Расходившаяся волна прорвала плотину воли. Старик зарыдал и упал наземь, седые волосы приникли к морскому песку. Вот скоро минет сорок лет, как он не видал родины, и Бог знает — сколько, как не слыхал родной речи; а вот теперь эта речь сама пришла к нему, переплыла океан и застала его, одинокого, на другом полушарии, такая любимая, такая дорогая, такая чудная! В рыданиях, что потрясали его, не было боли, а только нечаянно пробуждённая, невыразимая любовь, пред которою всё кажется ничем… Он просто своими слезами умолял о прощении её, далёкую, любимую, за то, что так уже состарился, так сжился с своею одинокою скалой, так забылся, что в нём и горе начало замирать. А теперь он «возвращался чудом»… Сердце его рвалось. Минуты проходили за минутами, а он всё лежал. Прилетели чайки, точно беспокоясь о своём старом друге. Приближалась минута, когда он обыкновенно отдавал им остатки своего обеда. Некоторые из них слетели с верху башни к нему, потом прилетели и ещё, и ещё, начали слегка клевать его носом и шуметь крыльями над его головой. Шум крыльев пробудил его. Слёзы он все выплакал, лицо его озарилось теперь каким-то ясным покоем, в глазах светилось вдохновение. Он отдал весь свой обед птицам, те улетели, а сам снова взял книжку. Солнце уже зашло за сады, за девственный лес Панамы и теперь медленно опускалось за перешеек, к другому океану, хотя и Атлантический ещё горел, точно в нём струилось раскалённое золото. В воздухе было ещё светло, читать было можно.

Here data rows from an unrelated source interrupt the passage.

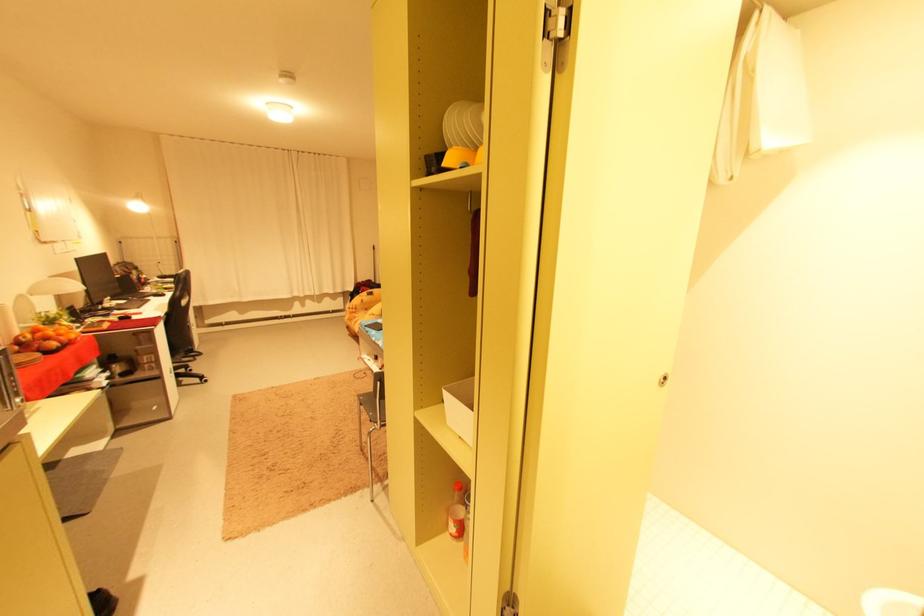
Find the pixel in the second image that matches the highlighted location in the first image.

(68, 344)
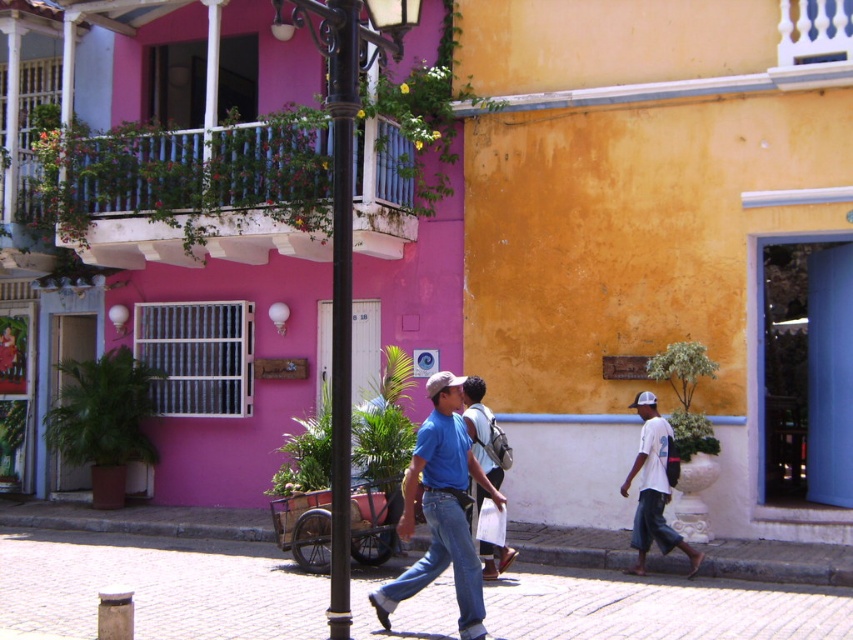
Question: Which object is positioned farthest from the white cotton shirt at right?

Choices:
 (A) black metal pole at center
 (B) blue denim jeans at center

Answer: (A)

Question: Which object appears closest to the camera in this image?

Choices:
 (A) brick pavement at center
 (B) white cotton shirt at right

Answer: (A)

Question: Where is black metal pole at center located in relation to white cotton shirt at right in the image?

Choices:
 (A) left
 (B) right

Answer: (A)

Question: Is black metal lamp post at center further to the viewer compared to matte blue shirt at center?

Choices:
 (A) yes
 (B) no

Answer: (B)

Question: Does black metal lamp post at center have a smaller size compared to matte blue shirt at center?

Choices:
 (A) yes
 (B) no

Answer: (B)

Question: Which object is farther from the camera taking this photo?

Choices:
 (A) blue denim jeans at center
 (B) brick pavement at center
 (C) matte blue shirt at center
 (D) white cotton shirt at right

Answer: (D)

Теперь же дай умчаться душе моей унылой
Туда, к холмам зелёным, в раздолье тех лесов…
Спустился сумрак, — на юге сумерки коротки, как мгновение ока. Старик прислонился головой к скале и закрыл глаза. А тогда Та, что «дивно в Острой Браме сияет горней славой», взяла его душу к родным полям «с пшеницей золотою, да с житом серебристым».
На небе горели ещё длинные полосы золота и пурпура, когда он по этой дороге стремился к родимому краю. Зашумели сосновые леса, зажурчали родные реки. Он видит всё, как было. Всё его спрашивает: «помнишь?» Он помнит! Он видит: необъятные поля, межи, луга, леса и деревушки. Ночь уже. В эту пору обыкновенно загорался его фонарь, но теперь старик — в родной деревне. Старая голова наклоняется к груди и засыпает. Одна картина сменяется другою быстро и отчасти беспорядочно. Он не видит родного дома, — его стёрла с лица земли война; не видит ни отца, ни матери, — те умерли ещё в его младенчестве; но деревня всё такая же, как будто он её оставил только вчера: ряд хижин с огоньками в окнах, плотина, мельница, два пруда, целую ночь кричащие хорами лягушек. Когда-то он в своей деревушке всю ночь простоял на часах; теперь и эта ночь представляется ему. Вот он снова улан и стоит на часах: корчма издали поглядывает своими горящими очами и шумит, и стучит, и ноет среди ночной тиши топотом ног, визгом скрипок и густым голосом контрабаса: «У-га! У-га!» То уланы выбивают такт подковами сапог, а ему так скучно одному! Время течёт медленно, наконец огни гаснут; теперь, куда ни кинь глазом, мгла, туман непроглядный: с лугов поднимаются испарения и окутывают весь мир белым саваном. Скажешь — точно море безбрежное, но это только поля: стоит лишь услыхать, как дергач крикнет в темноте, или лягушка квакнет в трясине. Ночь спокойна и холодна, настоящая польская ночь! Вдали шумит сосновый бор без ветра, как волна морская. Вскоре рассвет окрасит восход: вот уж и петухи запели, сидя на плетнях, один другому подают голос от хаты до хаты; вот и журавли кричат где-то в выси. Улану так свежо, хорошо. Там что-то говорили о завтрашней битве. Ну, он и пойдёт, как пойдут и другие, с криками и шелестом развевающихся знамён. Молодая кровь бьёт ключом, хотя утренний ветер и охлаждает её. Но вот и рассвет, рассвет… Ночь бледнеет; из мрака освобождаются леса, кустарники, ряд домов, мельница, тополя. Колодцы скрипят, как жестяной флюгер на башне. Какая это любимая земля, прекрасная, в розовых лучах зари! О, дорогая, дорогая!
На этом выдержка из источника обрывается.